### PROBLEM STATEMENT
An exact copy is required of the lines from the one with "#119, due: Feb 13 -> Feb 15" through the last line of the material below, and of nothing else.

### RECORD SET

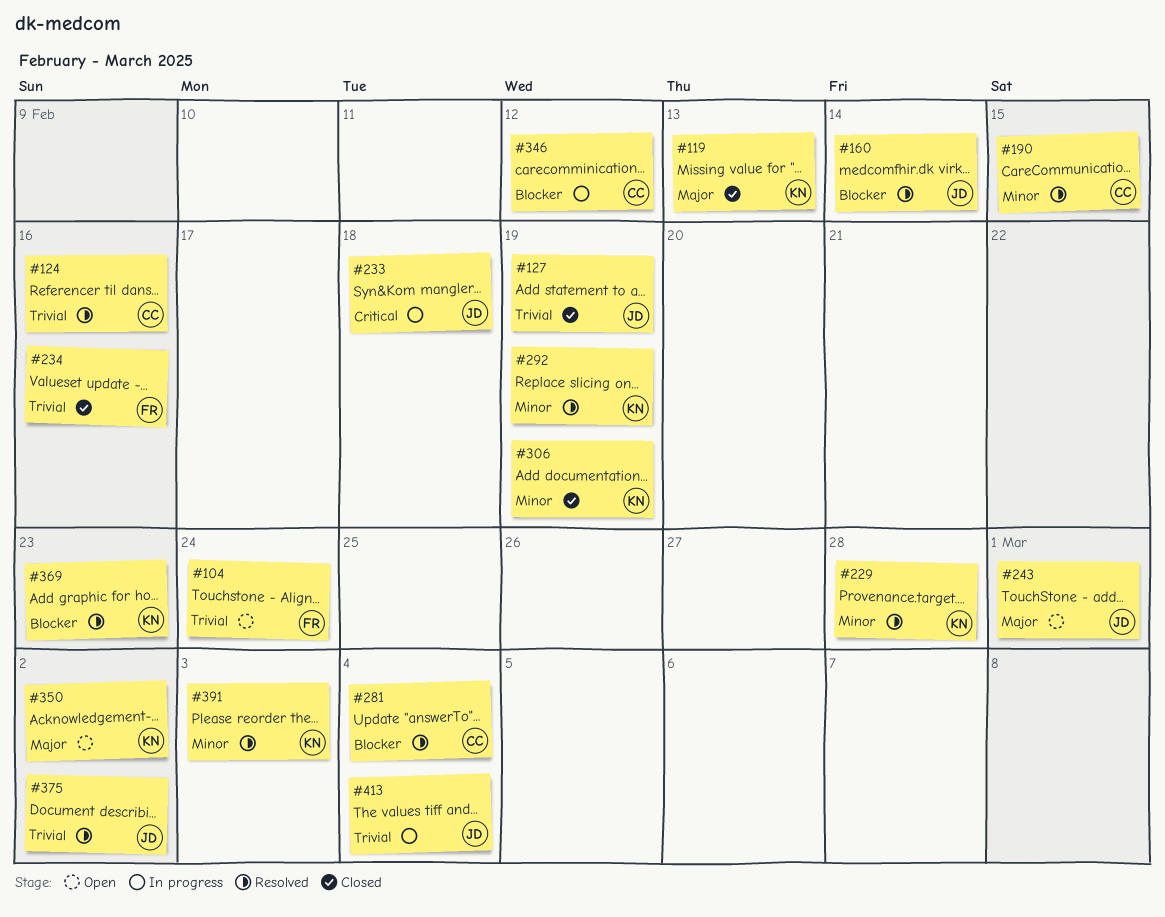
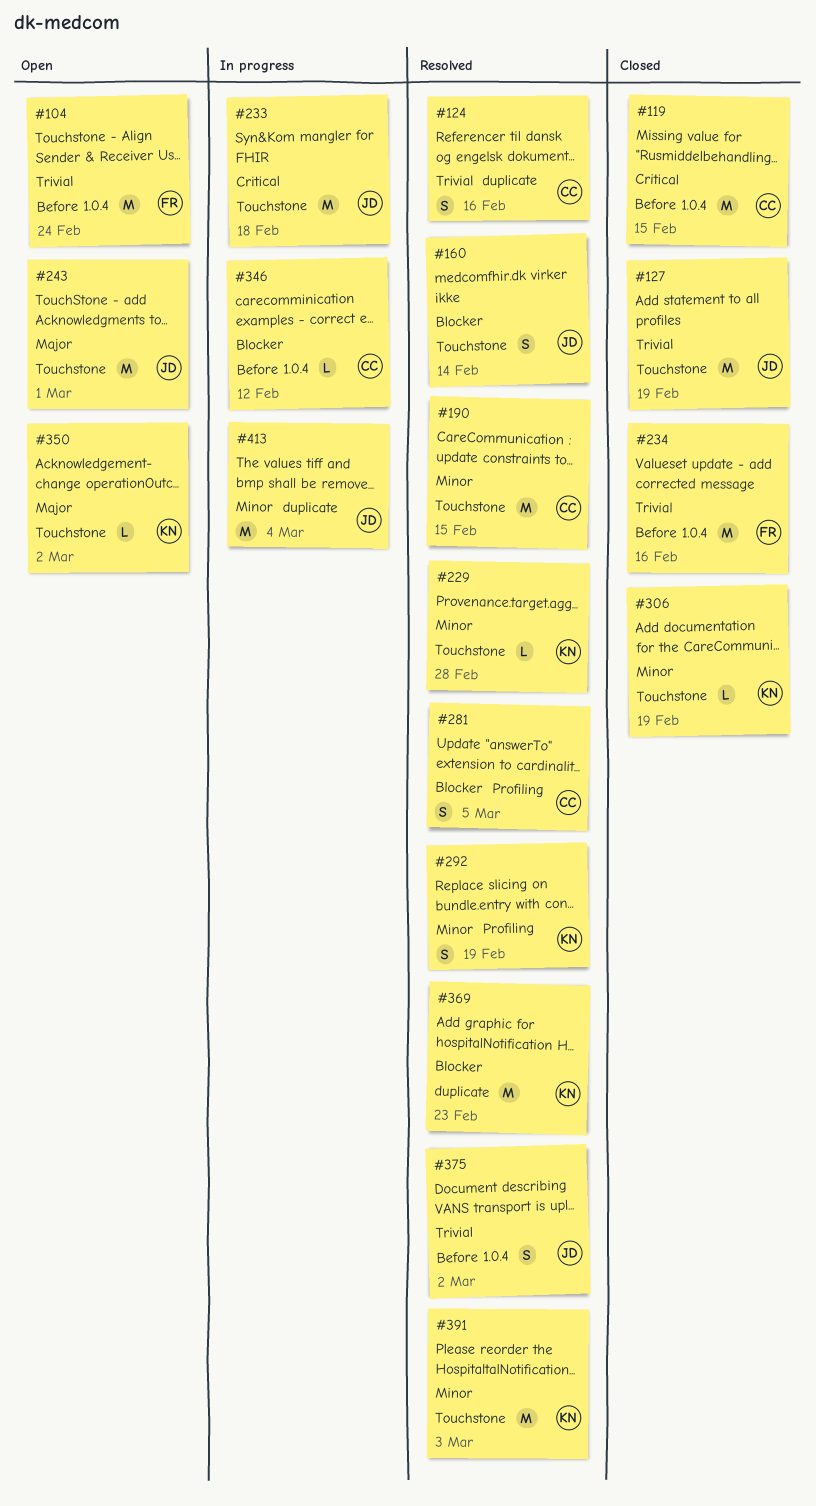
#119, owner: KN -> CC
#119, priority: Major -> Critical
#119, due: Feb 13 -> Feb 15
#281, due: Mar 4 -> Mar 5
#413, priority: Trivial -> Minor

### OUTPUT OF THE EXERCISE
#119, due: Feb 13 -> Feb 15
#281, due: Mar 4 -> Mar 5
#413, priority: Trivial -> Minor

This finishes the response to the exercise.